If a record has a value in date & lat & long it is considered an “event”

If a record has a value in type and text it is considered “news”

With over 1 million records in the table, what is the best way to index so I can quickly extract all “dots” or all “events” or all “news”?

To reiterate, I don’t care to index the actual values of these columns, only if there is ANY value in that column.

I tried creating an index of multiple columns but it used the values of the columns, and so many often unique values resulted in slow performance.

I considered using a “hash” based on which columns were not null, but I couldn’t extract those 3 variations beaded on the hash result.

Any advice appreciated.

Best Answer

Use binary (or some integer as binary) or SET generated encoding column.

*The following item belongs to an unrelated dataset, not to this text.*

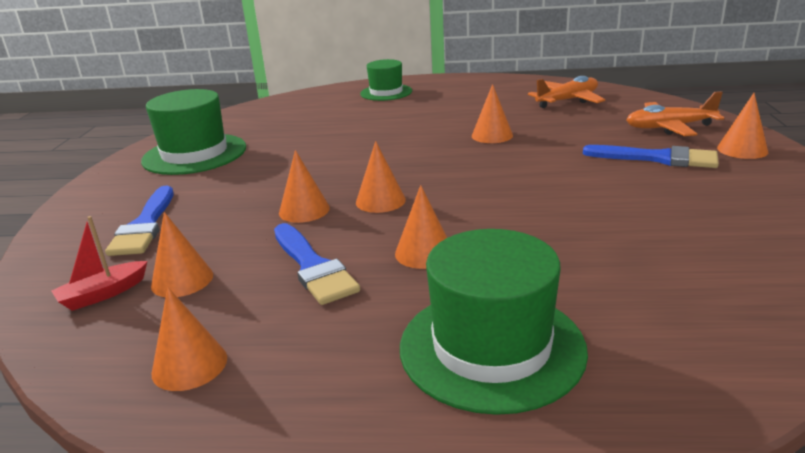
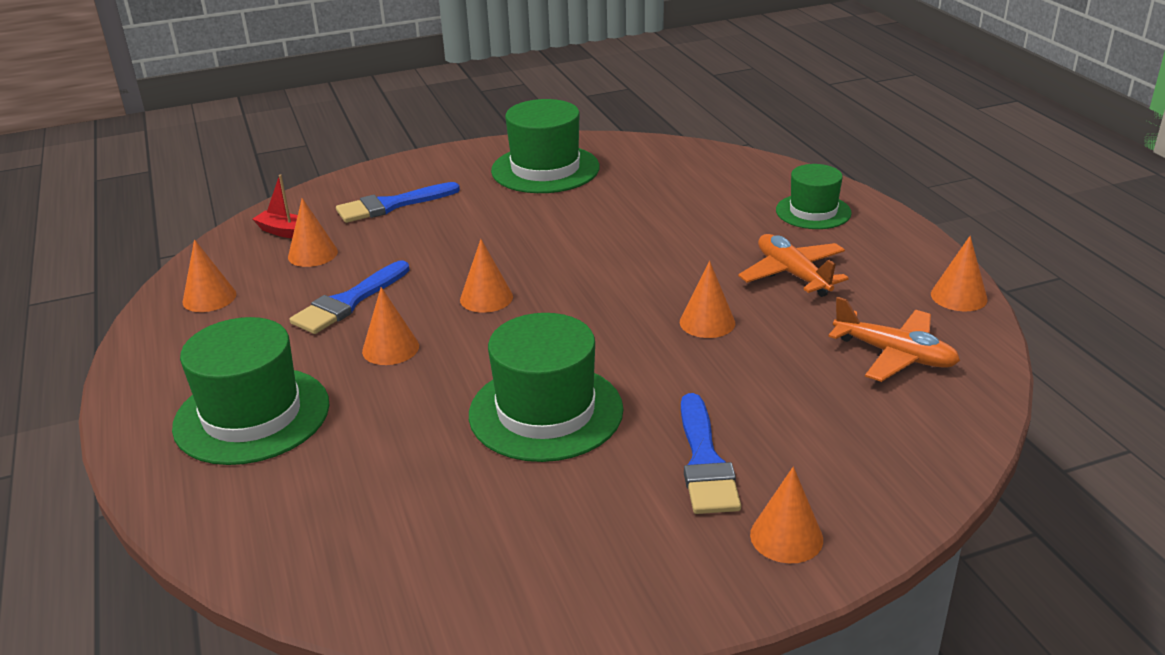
camera: 65 degrees right, 5 degrees up
(304, 210) = (449, 265): orange cone -> orange cone (959, 296)
(572, 198) = (546, 412): none -> green hat
(669, 127) = (837, 461): orange plane -> orange plane (792, 274)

For example:

CREATE TABLE tablename 
( id SERIAL PRIMARY KEY,
  linkfield  VARCHAR(255),
  textfield TEXT,
  datefield DATE,
  lat DECIMAL(10,8),
  long DECIMAL(10,8),
  type ENUM('value1', 'value2', ... , 'valueN'),
  record_type_mask TINYINT UNSIGNED
                   AS ( (linkfield  IS NOT NULL) *  1 +
                        (textfield  IS NOT NULL) *  2 + 
                        (datefield  IS NOT NULL) *  4 + 
                        (lat + long IS NOT NULL) *  8 +
                        (type       IS NOT NULL) * 16  
                      )
);

then use either constant values.

For example, if you want to select

If a record has a value in date & lat & long it is considered an “event”

you will use

WHERE record_type_mask = 12

because the value 4 marks present lat and long, and the value 8 marks datefield.

If you need records which have datefield set you may use masking:

WHERE record_type_mask & 4
-- or 
WHERE record_type_mask IN (4,5,6,7,12,13,14,15,20,21,22,23,28,29,30,31)